The day following his remarks, CNN announced that Sanchez was no longer employed with the company.

==CNN==
In March 2010, Dominick began appearing as a correspondent on CNN's John King, USA, in a man on the street segment called "Pete on the Street". Dominick's weekend show What the Week premiered on CNN in October 2010.

== Personal views ==

Dominick is routinely open about his political and philosophical views on the program Stand Up! With Pete Dominick, freely admitting that he brings personal bias to the show, and a strong opinion on certain issues (e.g., gay marriage). During his CNN broadcasts in particular, he routinely has left-leaning bias, but his SiriusXM show Stand Up! With Pete Dominick usually consists of an open debate.

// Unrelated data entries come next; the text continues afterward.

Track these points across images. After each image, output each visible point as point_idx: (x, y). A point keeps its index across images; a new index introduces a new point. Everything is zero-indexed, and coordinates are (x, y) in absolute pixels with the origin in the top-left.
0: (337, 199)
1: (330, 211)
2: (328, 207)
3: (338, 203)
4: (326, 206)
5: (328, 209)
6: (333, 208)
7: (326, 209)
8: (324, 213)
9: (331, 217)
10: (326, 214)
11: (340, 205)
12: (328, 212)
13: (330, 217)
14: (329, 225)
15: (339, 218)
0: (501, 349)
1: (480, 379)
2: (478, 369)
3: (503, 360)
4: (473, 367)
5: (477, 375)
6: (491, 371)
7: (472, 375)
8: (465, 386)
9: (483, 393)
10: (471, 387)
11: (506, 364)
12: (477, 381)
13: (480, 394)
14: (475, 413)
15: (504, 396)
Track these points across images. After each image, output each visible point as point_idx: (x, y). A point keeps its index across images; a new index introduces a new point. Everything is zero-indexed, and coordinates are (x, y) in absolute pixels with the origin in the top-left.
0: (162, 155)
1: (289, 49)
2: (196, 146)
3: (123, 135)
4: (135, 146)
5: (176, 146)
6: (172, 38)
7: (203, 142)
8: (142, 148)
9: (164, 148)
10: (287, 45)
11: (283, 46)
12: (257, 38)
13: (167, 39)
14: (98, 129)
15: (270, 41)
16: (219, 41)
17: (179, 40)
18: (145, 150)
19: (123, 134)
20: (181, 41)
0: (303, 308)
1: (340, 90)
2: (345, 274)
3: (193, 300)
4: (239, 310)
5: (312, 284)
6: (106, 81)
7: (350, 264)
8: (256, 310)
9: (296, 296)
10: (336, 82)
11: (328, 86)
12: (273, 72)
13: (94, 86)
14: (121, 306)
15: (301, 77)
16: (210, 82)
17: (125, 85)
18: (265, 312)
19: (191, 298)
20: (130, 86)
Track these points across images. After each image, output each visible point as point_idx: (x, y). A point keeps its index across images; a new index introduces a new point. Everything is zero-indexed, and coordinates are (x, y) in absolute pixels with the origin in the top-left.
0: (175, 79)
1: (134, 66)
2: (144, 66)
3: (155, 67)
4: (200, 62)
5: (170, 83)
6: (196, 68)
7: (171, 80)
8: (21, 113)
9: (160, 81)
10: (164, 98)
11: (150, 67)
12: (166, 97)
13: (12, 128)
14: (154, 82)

He describes himself as an agnostic atheist whenever relevant subjects arise, a view point he described arriving at "around 1996 or 1997", leaving behind the Catholic beliefs he had grown up with. More recently, Dominick has stated that while he doesn't necessarily believe in a God, he has a strong spiritual side and believes in the interconnectedness of life. He practices transcendental meditation.

He can also be heard admitting regularly to being fallible—that he can be wrong and has been wrong—and encouraging listeners to challenge him "through conversation on important issues." He can also be heard telling his listening audience on practically every episode to "think for yourself", to "check your sources", and to "always question what you hear" and so forth, a message he typically closes every episode with.

He consistently tries to avoid political labels, insisting that callers speak to the issues without pigeon-holing themselves with labels that do not contribute anything meaningful other than partisan divisions.

== Personal life ==

Dominick lives in Rockland County, New York, with his wife and two daughters.

Dominick attended and graduated from SUNY Cobleskill, where he spent his time playing lacrosse, announcing basketball games, and working as a resident assistant.